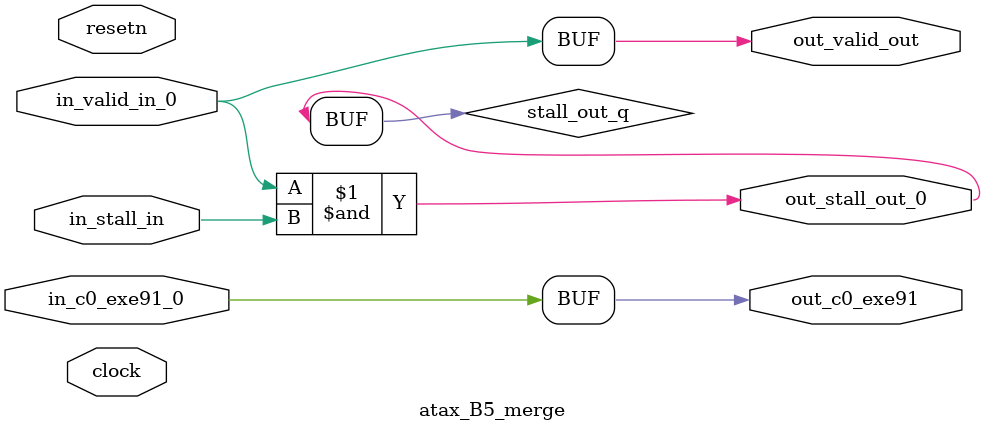
<source format=sv>



(* altera_attribute = "-name AUTO_SHIFT_REGISTER_RECOGNITION OFF; -name MESSAGE_DISABLE 10036; -name MESSAGE_DISABLE 10037; -name MESSAGE_DISABLE 14130; -name MESSAGE_DISABLE 14320; -name MESSAGE_DISABLE 15400; -name MESSAGE_DISABLE 14130; -name MESSAGE_DISABLE 10036; -name MESSAGE_DISABLE 12020; -name MESSAGE_DISABLE 12030; -name MESSAGE_DISABLE 12010; -name MESSAGE_DISABLE 12110; -name MESSAGE_DISABLE 14320; -name MESSAGE_DISABLE 13410; -name MESSAGE_DISABLE 113007; -name MESSAGE_DISABLE 10958" *)
module atax_B5_merge (
    input wire [0:0] in_c0_exe91_0,
    input wire [0:0] in_stall_in,
    input wire [0:0] in_valid_in_0,
    output wire [0:0] out_c0_exe91,
    output wire [0:0] out_stall_out_0,
    output wire [0:0] out_valid_out,
    input wire clock,
    input wire resetn
    );

    wire [0:0] stall_out_q;


    // out_c0_exe91(GPOUT,5)
    assign out_c0_exe91 = in_c0_exe91_0;

    // stall_out(LOGICAL,8)
    assign stall_out_q = in_valid_in_0 & in_stall_in;

    // out_stall_out_0(GPOUT,6)
    assign out_stall_out_0 = stall_out_q;

    // out_valid_out(GPOUT,7)
    assign out_valid_out = in_valid_in_0;

endmodule

</source>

+++

**Task item**
Retype, without changes, the lines from the line holding "AUTO_SHIFT_REGISTER_RECOGNITION OFF; -name" to the end of the data, both ends included.

**Response to this exercise**
(* altera_attribute = "-name AUTO_SHIFT_REGISTER_RECOGNITION OFF; -name MESSAGE_DISABLE 10036; -name MESSAGE_DISABLE 10037; -name MESSAGE_DISABLE 14130; -name MESSAGE_DISABLE 14320; -name MESSAGE_DISABLE 15400; -name MESSAGE_DISABLE 14130; -name MESSAGE_DISABLE 10036; -name MESSAGE_DISABLE 12020; -name MESSAGE_DISABLE 12030; -name MESSAGE_DISABLE 12010; -name MESSAGE_DISABLE 12110; -name MESSAGE_DISABLE 14320; -name MESSAGE_DISABLE 13410; -name MESSAGE_DISABLE 113007; -name MESSAGE_DISABLE 10958" *)
module atax_B5_merge (
    input wire [0:0] in_c0_exe91_0,
    input wire [0:0] in_stall_in,
    input wire [0:0] in_valid_in_0,
    output wire [0:0] out_c0_exe91,
    output wire [0:0] out_stall_out_0,
    output wire [0:0] out_valid_out,
    input wire clock,
    input wire resetn
    );

    wire [0:0] stall_out_q;


    // out_c0_exe91(GPOUT,5)
    assign out_c0_exe91 = in_c0_exe91_0;

    // stall_out(LOGICAL,8)
    assign stall_out_q = in_valid_in_0 & in_stall_in;

    // out_stall_out_0(GPOUT,6)
    assign out_stall_out_0 = stall_out_q;

    // out_valid_out(GPOUT,7)
    assign out_valid_out = in_valid_in_0;

endmodule

</source>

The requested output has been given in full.